Moreover, the evolving standards and definitions as determined by the World Professional Association for Transgender Health (WPATH), American Psychiatric Association (APA), and the World Health Organization (WHO) are increasingly moving away from ‘gate-keeping’ to ‘informed consent.’ Thus, it becomes important for anyone working or communicating to stay updated on such developments in this field.
As for transphobic ‘research,’ such as the examples cited above, it is important to remember that most of these baseless theories and notions have already been severely criticized and refuted. Thus remaining ignorant of or ignoring the most up-to-date scientific understanding of trans issues does not bode well for science communicators. To avoid this consulting with sensitivity readers and the members of the community can help.
Besides transition-related healthcare, there are other aspects of healthcare where the needs of trans people should be considered as well. For example, in the field of mental health, it should not just be about gender dysphoria but other mental health issues faced by trans people as well. These issues may be made worse by the stigma and discrimination faced due to their trans identity.
Mental health support is, after all, an ongoing need for everyone, not just those who may be ‘diagnosed’ with some condition or those seeking to transition medically. Next, when it comes to reproductive health, just as we discussed in another article, having the right information and access to the same choices as any cisgender person remains the right of every trans person. It shouldn’t be assumed as irrelevant for someone just because of their gender identity or sexual orientation.
Finally, we need to acknowledge that many questions about the long-term effects of various steps in medical transitions remain. Moreover, the research on many of these questions still lacks severely. Even today, much of the conversation about hormone replacement therapy (HRT) and other trans-affirming healthcare focus too much on one’s outward appearance and helping a trans person ‘pass’ as their identified gender.

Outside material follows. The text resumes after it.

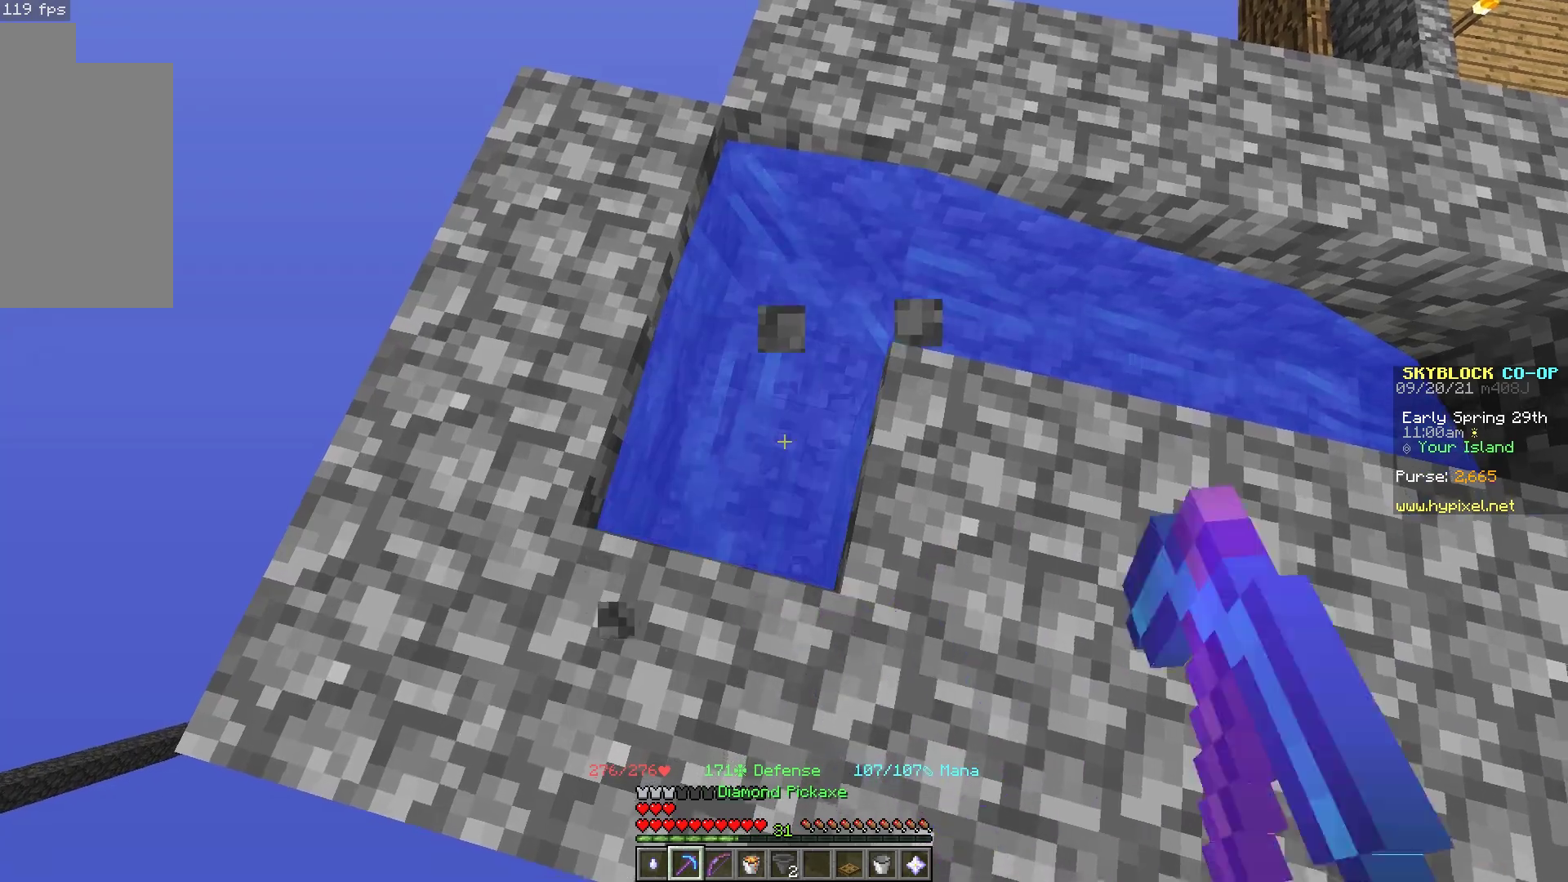
{"keys": [], "mouse": [], "events": []}
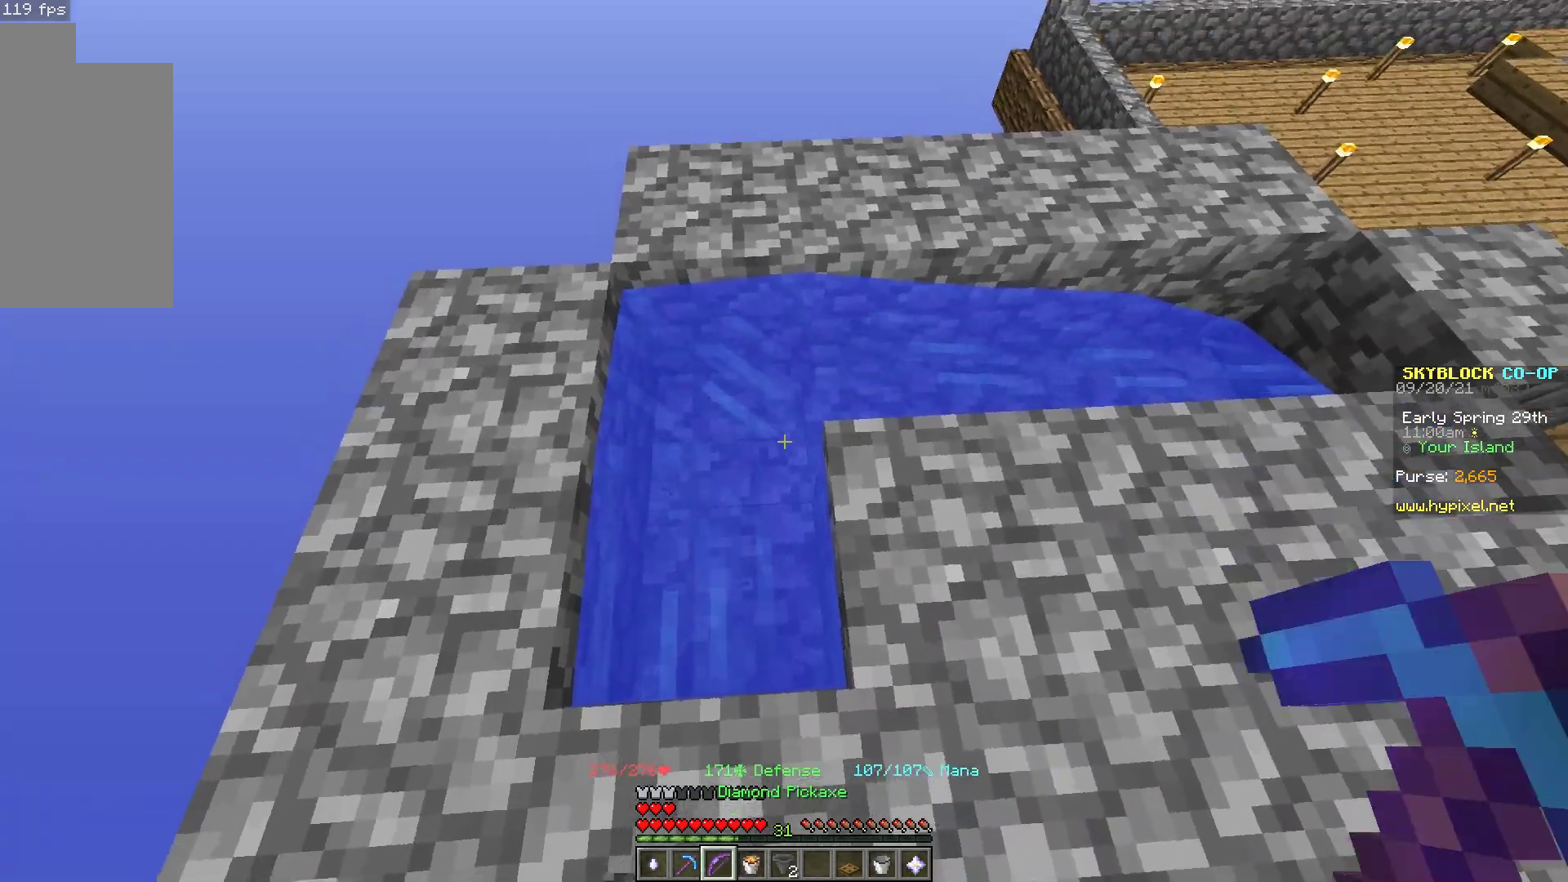
{"keys": [], "mouse": [], "events": []}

It needs to focus more on what happens inside the body beyond the reproductive and endocrine system and one’s social appearance. Even where research does exist, many who work in this field remain unaware of it. For example, HRT for trans women is routinely limited to anti-androgens and estradiol and not progesterone, even though research indicates progesterone is as important for trans women’s long-term health as cis women.
In many cases, the long-term risks and outcomes are compared with the gender assigned at birth. Instead, such comparisons should find basis with cis people of the same gender. For example, one may see a report which states that trans women face 46 times as much risk of breast cancer as cis men. It exemplifies how transphobic writers may misuse information. However, if one compares this risk with cis women, it is not a concern. Thus, the fact remains that trans people deserve the same treatment and respect as cis people. Any research or communication efforts should be directed towards that purpose.